Task instructions →
Output the entries below word for word, stopping once the line containing "cuando una serie" is done, and omit each picture.

=== Begin Enclosure ===

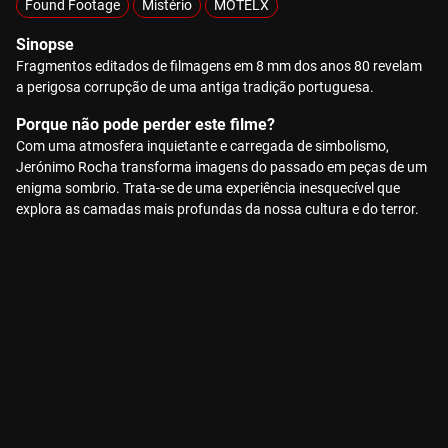
Found Footage
Mistério
MOTELX
Sinopse
Fragmentos editados de filmagens em 8 mm dos anos 80 revelam
a perigosa corrupção de uma antiga tradição portuguesa.
Porque não pode perder este filme?
Com uma atmosfera inquietante e carregada de simbolismo,
Jerónimo Rocha transforma imagens do passado em peças de um
enigma sombrio. Trata-se de uma experiência inesquecível que
explora as camadas mais profundas da nossa cultura e do terror.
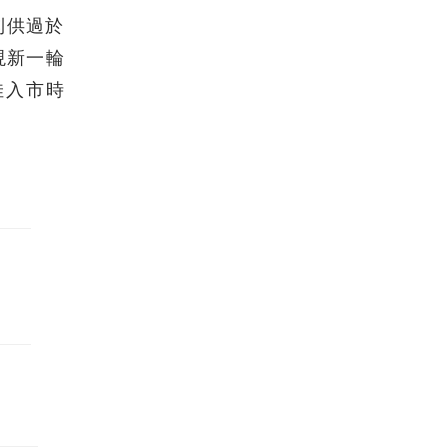
到供過於
現新一輪
佳入市時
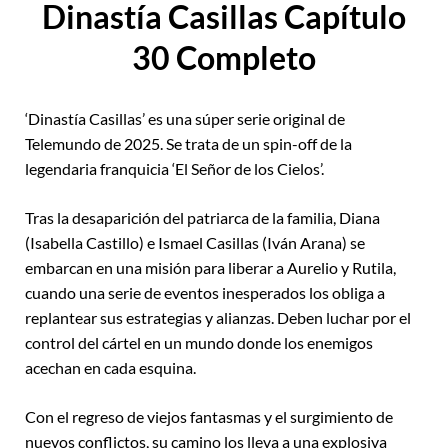
Dinastía Casillas Capítulo
30 Completo
‘Dinastía Casillas’ es una súper serie original de
Telemundo de 2025. Se trata de un spin-off de la
legendaria franquicia ‘El Señor de los Cielos’.
Tras la desaparición del patriarca de la familia, Diana
(Isabella Castillo) e Ismael Casillas (Iván Arana) se
embarcan en una misión para liberar a Aurelio y Rutila,
cuando una serie de eventos inesperados los obliga a
replantear sus estrategias y alianzas. Deben luchar por el
control del cártel en un mundo donde los enemigos
acechan en cada esquina.
Con el regreso de viejos fantasmas y el surgimiento de
nuevos conflictos, su camino los lleva a una explosiva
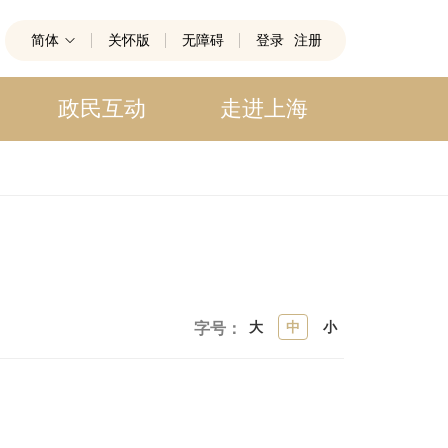
简体
关怀版
无障碍
登录
注册
政民互动
走进上海
大
中
小
字号：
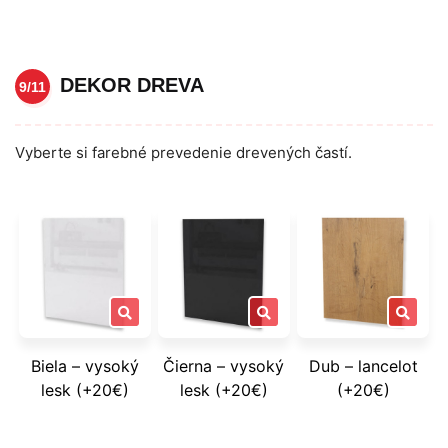
DEKOR DREVA
9/11
Vyberte si farebné prevedenie drevených častí.
Biela – vysoký
Čierna – vysoký
Dub – lancelot
lesk (+20€)
lesk (+20€)
(+20€)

=== End Enclosure ===

Reply →
Found Footage
Mistério
MOTELX
Sinopse
Fragmentos editados de filmagens em 8 mm dos anos 80 revelam
a perigosa corrupção de uma antiga tradição portuguesa.
Porque não pode perder este filme?
Com uma atmosfera inquietante e carregada de simbolismo,
Jerónimo Rocha transforma imagens do passado em peças de um
enigma sombrio. Trata-se de uma experiência inesquecível que
explora as camadas mais profundas da nossa cultura e do terror.
到供過於
現新一輪
佳入市時
Dinastía Casillas Capítulo
30 Completo
‘Dinastía Casillas’ es una súper serie original de
Telemundo de 2025. Se trata de un spin-off de la
legendaria franquicia ‘El Señor de los Cielos’.
Tras la desaparición del patriarca de la familia, Diana
(Isabella Castillo) e Ismael Casillas (Iván Arana) se
embarcan en una misión para liberar a Aurelio y Rutila,
cuando una serie de eventos inesperados los obliga a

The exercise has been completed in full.